**Your assignment**
In the data, find the word "button" and copy out every line that has it.
START Data supplied
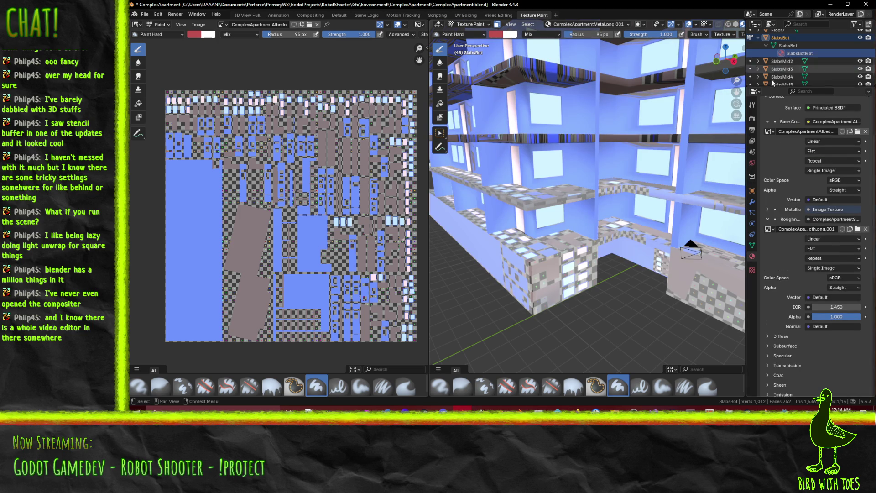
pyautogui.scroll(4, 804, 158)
END Data supplied
START Data supplied
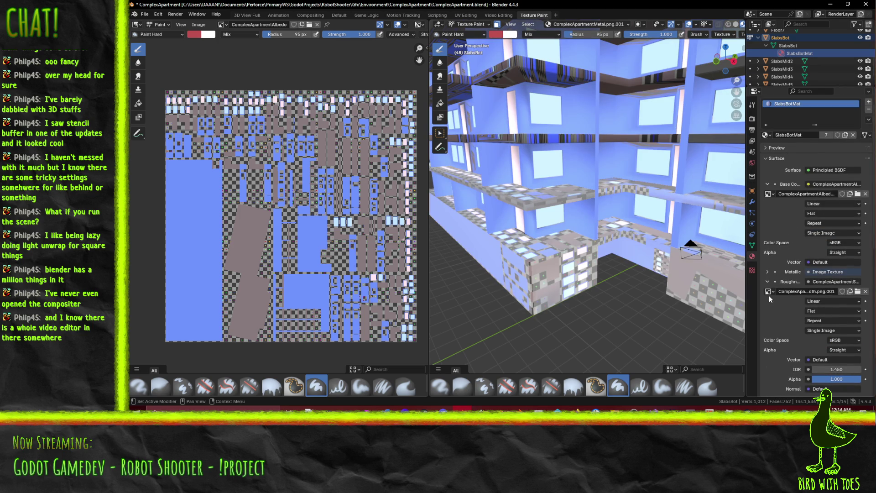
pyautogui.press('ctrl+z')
END Data supplied
START Data supplied
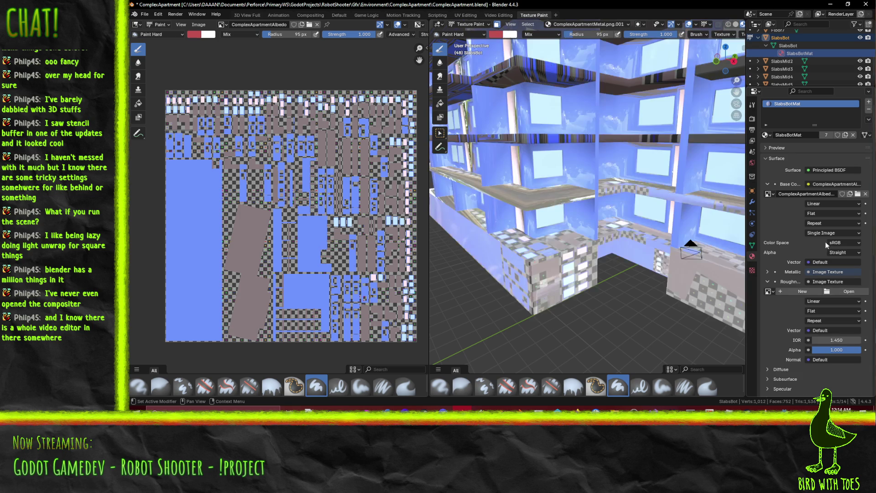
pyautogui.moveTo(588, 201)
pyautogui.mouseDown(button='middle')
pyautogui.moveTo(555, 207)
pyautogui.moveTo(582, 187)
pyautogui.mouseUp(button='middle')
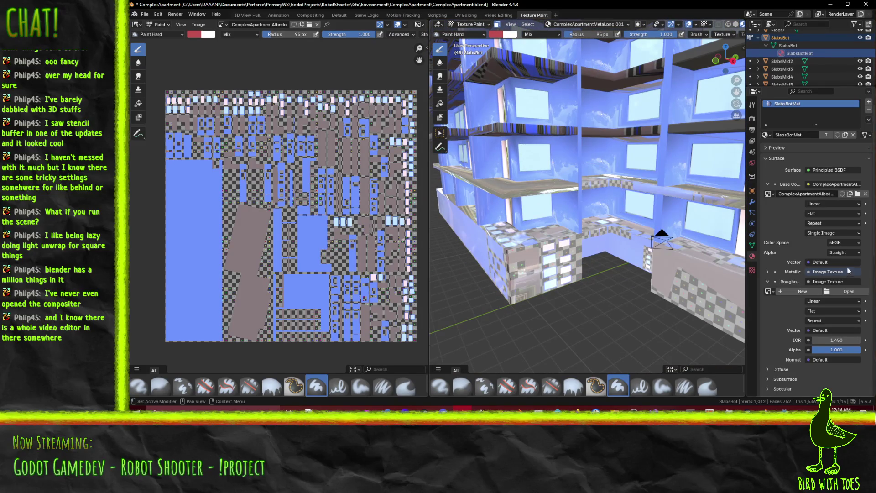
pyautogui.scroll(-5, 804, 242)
END Data supplied
**Output**
pyautogui.mouseDown(button='middle')
pyautogui.mouseUp(button='middle')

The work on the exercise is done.